**Énoncé A:** Pour chacune des affirmations suivantes, indiquez par oui ou par non si elle est conforme à l'extrait du débat parlementaire, en citant mot pour mot les termes décisifs de celui-ci : (i) M. Anziani retire l'amendement n° 314 ; (ii) l'amendement n° 438 est adopté ; (iii) l'amendement n° 383 est présenté par Mme Deromedi.
**Énoncé B:** Poursuivez l'extrait du débat parlementaire au-delà de sa dernière phrase.

**Extrait du débat:**

M. le président. Monsieur Anziani, l'amendement n° 314 est-il maintenu ?
M. Alain Anziani. Non, je le retire, monsieur le président, même si je souhaite que nous réfléchissions à une meilleure rédaction.
M. le président. L'amendement n° 314 est retiré.
Je mets aux voix l'amendement n° 438.
(L'amendement n'est pas adopté.)
M. le président. L'amendement n° 135 rectifié bis, présenté par Mme Deromedi, MM. Frassa, G. Bailly, Béchu, Cambon, Cantegrit, Cardoux, Charon, Chasseing, Commeinhes, Danesi, Darnaud, Delattre, de Nicolaÿ, de Raincourt et Doligé, Mme Duchêne, MM. Grand, Houel, Houpert, Huré et Laménie, Mme Lamure, M. Lefèvre, Mme Lopez, MM. Mandelli, A. Marc, Milon et Mouiller, Mme Primas et M. Vasselle, est ainsi libellé :
Après l’alinéa 6
Insérer deux alinéas ainsi rédigés :
Lorsqu’une personne est présentée publiquement par le lanceur d’alerte comme étant soit suspectée soit coupables de faits faisant l’objet d’un signalement alors qu’il a la connaissance au moins partielle de leur inexactitude, le juge peut, même en référé, sans préjudice de la réparation du dommage subi, prescrire toutes mesures, telles que l’insertion d’une rectification ou la diffusion d’un communiqué, aux fins de faire cesser ces agissements, et ce aux frais du lanceur l’alerte responsable de cette atteinte.
La décision de condamnation peut ordonner les mêmes mesures aux frais du lanceur d’alerte condamné.
La parole est à Mme Jacky Deromedi.
Mme Jacky Deromedi. En cas de signalement d'une alerte éthique, il importe de préciser les conditions dans lesquelles la diffusion de fausses informations par un lanceur d'alerte peut être empêchée ou corrigée dans les médias. En effet, des réputations peuvent être ruinées pour une longue période par de fausses accusations.
Certes, le recours aux dispositions de droit commun offre des garanties aux personnes lésées, mais il nous a paru nécessaire d’y apporter des précisions, au nom de la rapidité des décisions dans les cas les plus urgents.
M. le président. Quel est l’avis de la commission ?
M. François Pillet, rapporteur. Chère collègue, je vous demande d’appliquer l’excellente jurisprudence que vous avez constituée précédemment en retirant l’amendement n° 134 rectifié ter, dont l’objet était très proche de celui du présent amendement.
M. le président. Quel est l’avis du Gouvernement ?
M. le président. Madame Deromedi, l'amendement n° 135 rectifié bis est-il maintenu ?
Mme Jacky Deromedi. Non, je le retire, monsieur le président.
M. le président. L'amendement n° 135 rectifié bis est retiré.
L'amendement n° 383, présenté par Mme Blandin et les membres du groupe écologiste, est ainsi libellé :
Alinéa 7
Supprimer les mots :
de plus de 10 000 habitants
La parole est à Mme Marie-Christine Blandin.

**Données extraites:**
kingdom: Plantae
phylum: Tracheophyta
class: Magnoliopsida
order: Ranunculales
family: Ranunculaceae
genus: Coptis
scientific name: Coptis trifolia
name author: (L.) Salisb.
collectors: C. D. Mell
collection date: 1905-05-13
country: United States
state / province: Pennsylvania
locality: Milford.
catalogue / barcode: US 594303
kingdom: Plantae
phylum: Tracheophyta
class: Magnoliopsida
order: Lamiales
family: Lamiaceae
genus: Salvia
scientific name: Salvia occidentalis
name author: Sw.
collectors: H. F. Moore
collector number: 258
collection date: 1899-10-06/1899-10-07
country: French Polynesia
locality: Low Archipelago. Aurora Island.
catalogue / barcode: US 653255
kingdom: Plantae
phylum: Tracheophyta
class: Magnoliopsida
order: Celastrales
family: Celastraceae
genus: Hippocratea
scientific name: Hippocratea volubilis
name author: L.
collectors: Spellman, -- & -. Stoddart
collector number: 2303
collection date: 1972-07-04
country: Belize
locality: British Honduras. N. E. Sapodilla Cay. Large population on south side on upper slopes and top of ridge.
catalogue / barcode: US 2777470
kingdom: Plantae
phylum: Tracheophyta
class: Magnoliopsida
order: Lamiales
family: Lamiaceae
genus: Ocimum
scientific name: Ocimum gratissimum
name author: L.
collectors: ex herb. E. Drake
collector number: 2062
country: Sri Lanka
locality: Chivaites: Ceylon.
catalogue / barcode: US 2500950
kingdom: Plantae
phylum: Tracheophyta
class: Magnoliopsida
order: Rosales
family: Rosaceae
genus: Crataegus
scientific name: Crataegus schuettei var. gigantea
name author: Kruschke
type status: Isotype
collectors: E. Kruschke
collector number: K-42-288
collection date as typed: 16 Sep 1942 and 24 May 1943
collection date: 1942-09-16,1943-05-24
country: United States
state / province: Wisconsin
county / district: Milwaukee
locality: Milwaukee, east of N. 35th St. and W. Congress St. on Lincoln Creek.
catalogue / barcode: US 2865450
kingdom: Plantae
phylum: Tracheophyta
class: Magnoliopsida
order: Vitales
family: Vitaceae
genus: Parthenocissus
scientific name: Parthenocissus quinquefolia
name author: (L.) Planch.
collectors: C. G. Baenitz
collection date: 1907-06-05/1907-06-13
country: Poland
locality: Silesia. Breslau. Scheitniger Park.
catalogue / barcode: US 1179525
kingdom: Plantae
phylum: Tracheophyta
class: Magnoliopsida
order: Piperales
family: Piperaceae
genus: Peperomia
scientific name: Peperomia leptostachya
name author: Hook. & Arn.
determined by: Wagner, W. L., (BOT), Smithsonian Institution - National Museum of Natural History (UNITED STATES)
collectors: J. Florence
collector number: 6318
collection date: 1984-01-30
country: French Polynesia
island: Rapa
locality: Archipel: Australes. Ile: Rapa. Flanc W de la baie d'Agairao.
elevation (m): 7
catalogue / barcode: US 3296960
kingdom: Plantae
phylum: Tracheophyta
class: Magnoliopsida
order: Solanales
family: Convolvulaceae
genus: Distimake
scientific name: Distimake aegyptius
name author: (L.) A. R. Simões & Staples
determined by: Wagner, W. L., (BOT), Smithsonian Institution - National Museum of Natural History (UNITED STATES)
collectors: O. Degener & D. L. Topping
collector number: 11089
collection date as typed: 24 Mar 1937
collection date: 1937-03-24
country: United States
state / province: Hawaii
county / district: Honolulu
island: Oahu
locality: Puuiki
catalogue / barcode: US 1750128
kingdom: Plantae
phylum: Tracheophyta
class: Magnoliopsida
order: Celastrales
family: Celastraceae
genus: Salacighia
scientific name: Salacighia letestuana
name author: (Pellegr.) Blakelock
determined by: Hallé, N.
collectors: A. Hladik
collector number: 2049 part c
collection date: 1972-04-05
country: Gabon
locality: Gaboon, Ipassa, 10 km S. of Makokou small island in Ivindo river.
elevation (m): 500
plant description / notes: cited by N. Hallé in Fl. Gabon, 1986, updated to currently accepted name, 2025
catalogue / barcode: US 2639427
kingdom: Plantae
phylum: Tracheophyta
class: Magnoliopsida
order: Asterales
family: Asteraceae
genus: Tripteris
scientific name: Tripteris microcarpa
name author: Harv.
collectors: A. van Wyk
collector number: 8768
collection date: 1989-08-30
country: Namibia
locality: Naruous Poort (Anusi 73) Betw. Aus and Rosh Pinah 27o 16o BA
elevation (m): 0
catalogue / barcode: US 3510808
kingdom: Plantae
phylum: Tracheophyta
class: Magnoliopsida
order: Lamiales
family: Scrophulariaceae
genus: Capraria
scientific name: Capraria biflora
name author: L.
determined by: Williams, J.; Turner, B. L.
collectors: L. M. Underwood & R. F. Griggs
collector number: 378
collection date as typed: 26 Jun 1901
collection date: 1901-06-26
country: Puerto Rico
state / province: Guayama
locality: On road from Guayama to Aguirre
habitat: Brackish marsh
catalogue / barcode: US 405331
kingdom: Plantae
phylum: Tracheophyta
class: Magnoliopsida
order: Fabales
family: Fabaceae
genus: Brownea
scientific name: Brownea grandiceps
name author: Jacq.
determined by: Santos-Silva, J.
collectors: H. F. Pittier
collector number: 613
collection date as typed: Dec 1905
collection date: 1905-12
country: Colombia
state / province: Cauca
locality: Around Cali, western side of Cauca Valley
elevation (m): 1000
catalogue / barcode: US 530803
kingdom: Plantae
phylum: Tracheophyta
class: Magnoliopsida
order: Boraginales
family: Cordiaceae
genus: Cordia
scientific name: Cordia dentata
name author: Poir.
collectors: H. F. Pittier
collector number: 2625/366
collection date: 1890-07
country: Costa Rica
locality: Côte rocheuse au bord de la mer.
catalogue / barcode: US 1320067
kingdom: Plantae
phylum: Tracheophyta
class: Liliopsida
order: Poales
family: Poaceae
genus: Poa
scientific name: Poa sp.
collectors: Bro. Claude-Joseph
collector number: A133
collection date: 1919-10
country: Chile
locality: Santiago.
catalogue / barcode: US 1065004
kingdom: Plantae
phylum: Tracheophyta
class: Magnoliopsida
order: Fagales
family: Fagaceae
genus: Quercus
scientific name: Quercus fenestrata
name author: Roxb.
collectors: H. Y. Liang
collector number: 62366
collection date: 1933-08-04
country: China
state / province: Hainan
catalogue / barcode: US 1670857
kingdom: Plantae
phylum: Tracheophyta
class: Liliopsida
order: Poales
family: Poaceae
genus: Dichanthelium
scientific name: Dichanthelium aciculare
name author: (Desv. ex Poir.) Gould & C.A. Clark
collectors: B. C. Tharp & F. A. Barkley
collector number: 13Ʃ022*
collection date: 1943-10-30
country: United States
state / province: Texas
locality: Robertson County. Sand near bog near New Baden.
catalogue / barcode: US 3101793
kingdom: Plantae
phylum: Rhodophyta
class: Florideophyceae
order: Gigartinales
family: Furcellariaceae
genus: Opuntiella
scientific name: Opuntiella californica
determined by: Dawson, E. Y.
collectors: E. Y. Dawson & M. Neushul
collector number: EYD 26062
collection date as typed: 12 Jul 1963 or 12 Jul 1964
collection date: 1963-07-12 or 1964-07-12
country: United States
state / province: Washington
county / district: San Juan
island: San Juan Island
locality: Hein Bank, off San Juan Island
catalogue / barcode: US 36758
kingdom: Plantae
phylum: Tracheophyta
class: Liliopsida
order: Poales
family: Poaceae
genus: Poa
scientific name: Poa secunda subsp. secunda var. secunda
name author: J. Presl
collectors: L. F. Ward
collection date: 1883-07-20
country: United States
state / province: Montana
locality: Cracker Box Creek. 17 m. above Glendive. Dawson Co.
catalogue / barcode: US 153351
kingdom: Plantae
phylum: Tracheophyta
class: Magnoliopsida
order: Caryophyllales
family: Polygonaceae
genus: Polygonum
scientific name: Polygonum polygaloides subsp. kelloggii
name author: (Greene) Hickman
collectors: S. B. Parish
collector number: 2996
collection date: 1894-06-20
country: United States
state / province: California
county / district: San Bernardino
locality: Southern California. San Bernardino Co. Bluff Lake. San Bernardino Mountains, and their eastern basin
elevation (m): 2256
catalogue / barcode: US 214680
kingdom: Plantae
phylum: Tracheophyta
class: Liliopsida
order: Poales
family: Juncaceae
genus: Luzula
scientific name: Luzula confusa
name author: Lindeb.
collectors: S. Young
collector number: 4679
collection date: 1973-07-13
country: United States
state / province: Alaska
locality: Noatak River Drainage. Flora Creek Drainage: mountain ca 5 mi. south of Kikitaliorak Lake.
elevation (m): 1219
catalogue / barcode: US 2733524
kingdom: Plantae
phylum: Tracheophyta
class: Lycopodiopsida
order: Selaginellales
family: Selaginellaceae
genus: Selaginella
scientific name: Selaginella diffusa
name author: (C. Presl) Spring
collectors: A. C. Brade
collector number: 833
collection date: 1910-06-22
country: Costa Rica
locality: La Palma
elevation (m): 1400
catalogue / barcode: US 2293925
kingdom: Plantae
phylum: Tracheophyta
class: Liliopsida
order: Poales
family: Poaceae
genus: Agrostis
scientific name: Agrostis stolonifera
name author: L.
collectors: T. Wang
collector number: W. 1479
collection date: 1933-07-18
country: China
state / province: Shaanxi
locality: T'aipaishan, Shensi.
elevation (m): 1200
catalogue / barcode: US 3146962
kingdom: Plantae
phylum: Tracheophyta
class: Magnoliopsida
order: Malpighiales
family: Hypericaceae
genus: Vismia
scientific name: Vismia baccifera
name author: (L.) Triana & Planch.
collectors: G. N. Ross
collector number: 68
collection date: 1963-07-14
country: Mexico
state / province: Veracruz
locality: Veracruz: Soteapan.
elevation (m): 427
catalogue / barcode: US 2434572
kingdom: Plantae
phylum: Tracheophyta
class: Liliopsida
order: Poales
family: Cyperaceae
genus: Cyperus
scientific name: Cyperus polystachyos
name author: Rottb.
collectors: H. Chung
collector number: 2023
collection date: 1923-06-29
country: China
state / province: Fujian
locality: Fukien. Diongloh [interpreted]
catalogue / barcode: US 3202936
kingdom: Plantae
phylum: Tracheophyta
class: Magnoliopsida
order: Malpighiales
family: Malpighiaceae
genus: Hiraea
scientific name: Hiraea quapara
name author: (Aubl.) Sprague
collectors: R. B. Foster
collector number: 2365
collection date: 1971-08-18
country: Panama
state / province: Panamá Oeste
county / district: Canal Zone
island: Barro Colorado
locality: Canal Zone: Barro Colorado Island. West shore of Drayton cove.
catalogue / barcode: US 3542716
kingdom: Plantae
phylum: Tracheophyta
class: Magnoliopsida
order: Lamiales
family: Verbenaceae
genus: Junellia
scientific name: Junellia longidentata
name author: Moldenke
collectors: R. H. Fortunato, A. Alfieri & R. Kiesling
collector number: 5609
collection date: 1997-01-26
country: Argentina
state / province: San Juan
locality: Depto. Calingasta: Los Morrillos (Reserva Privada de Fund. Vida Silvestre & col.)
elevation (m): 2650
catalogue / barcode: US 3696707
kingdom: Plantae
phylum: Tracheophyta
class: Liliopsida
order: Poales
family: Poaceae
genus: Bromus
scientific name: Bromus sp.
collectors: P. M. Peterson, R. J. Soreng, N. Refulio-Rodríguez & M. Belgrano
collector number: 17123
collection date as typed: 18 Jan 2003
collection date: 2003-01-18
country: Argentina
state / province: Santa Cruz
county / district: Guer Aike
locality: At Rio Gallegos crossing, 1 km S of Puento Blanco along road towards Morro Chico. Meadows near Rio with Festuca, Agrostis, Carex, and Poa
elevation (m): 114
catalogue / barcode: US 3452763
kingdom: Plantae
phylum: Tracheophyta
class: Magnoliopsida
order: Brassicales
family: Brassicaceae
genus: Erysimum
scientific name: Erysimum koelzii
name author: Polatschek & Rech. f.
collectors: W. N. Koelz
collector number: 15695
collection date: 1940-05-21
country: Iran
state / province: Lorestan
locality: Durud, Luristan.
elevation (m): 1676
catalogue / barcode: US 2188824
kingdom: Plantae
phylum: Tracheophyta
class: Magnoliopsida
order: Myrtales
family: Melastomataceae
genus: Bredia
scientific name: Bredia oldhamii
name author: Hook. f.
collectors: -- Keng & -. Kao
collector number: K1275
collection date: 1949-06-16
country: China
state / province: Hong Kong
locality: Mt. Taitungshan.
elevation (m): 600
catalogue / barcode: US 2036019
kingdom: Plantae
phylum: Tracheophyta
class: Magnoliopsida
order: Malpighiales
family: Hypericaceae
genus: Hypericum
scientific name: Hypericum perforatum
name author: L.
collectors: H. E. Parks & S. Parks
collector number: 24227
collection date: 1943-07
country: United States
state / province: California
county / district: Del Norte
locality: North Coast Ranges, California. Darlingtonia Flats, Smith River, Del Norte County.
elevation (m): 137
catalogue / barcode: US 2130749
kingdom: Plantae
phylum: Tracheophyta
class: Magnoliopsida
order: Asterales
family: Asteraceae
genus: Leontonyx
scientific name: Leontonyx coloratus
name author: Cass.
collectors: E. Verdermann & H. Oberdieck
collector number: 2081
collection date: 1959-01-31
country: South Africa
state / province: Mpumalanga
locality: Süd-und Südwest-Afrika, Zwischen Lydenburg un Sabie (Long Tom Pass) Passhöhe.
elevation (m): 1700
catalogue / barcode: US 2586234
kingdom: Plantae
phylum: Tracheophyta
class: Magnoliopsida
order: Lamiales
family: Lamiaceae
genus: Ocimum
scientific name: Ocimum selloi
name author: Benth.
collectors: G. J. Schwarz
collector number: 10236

**Réponse finale A:**
(i) Oui : « Non, je le retire, monsieur le président, même si je souhaite que nous réfléchissions à une meilleure rédaction. »
(ii) Non : « (L'amendement n'est pas adopté.) »
(iii) Non : « L'amendement n° 383, présenté par Mme Blandin et les membres du groupe écologiste, est ainsi libellé »

**Réponse finale B:**
Mme Marie-Christine Blandin. Vous conviendrez, mes chers collègues, que les modalités du signalement d’une alerte ne peuvent être fonction de la taille de la commune concernée. À ce jour, environ 33 500 communes ont moins de 3 500 habitants, et seules 900 communes sont au-dessus du seuil envisagé de 10 000 habitants.
Les procédures appropriées de recueil des alertes émises par les membres du personnel ou les collaborateurs des communes doivent pouvoir être accessibles facilement, partout sur le territoire. Le Sénat a coutume de défendre l’allégement des contraintes pour les collectivités ; mais, en l’occurrence, il ne s’agit vraiment pas d’une contrainte : nous ne demandons pas aux communes d’installer une instance, mais de tenir un registre et d’en informer le public. Cela ne coûte rien et cela permet à chacun de se faire entendre.
M. le président. Quel est l’avis de la commission ?
M. François Pillet, rapporteur. Mme Blandin ne sera pas étonnée que la commission émette un avis défavorable. Dans le département du Cher, certaines communes comptent vingt ou trente habitants. Supprimer purement et simplement le seuil de 10 000 habitants reviendrait à leur imposer ce type de procédure !
Au moment où les maires, lors de toutes leurs assemblées générales, se plaignent de façon quasi systématique de l’explosion des normes, il me paraît excessif d’instaurer celle-ci, alors même qu’elle n’aura pas beaucoup d’importance dans les petites communes.
La commission émet donc un avis défavorable sur cet amendement.
M. le président. Quel est l’avis du Gouvernement ?
M. le président. La parole est à Mme Nathalie Goulet, pour explication de vote.
Mme Nathalie Goulet. Je comprends les propos de M. le rapporteur, mais les remarques de Mme Blandin ne sont pas sans fondement. En effet, un certain nombre de très petites communes ont sur leur territoire des sites classés Seveso, par exemple, ce qui peut poser des difficultés.
Certes, monsieur Pillet, il est important de maintenir un seuil, et il ne faut pas alourdir le travail des maires. Je suivrai donc l’avis de la commission en ce qui concerne le vote de l’amendement. Néanmoins, il n’est pas absurde de considérer que des communes de moins de 10 000 habitants peuvent rencontrer des problèmes de ce genre.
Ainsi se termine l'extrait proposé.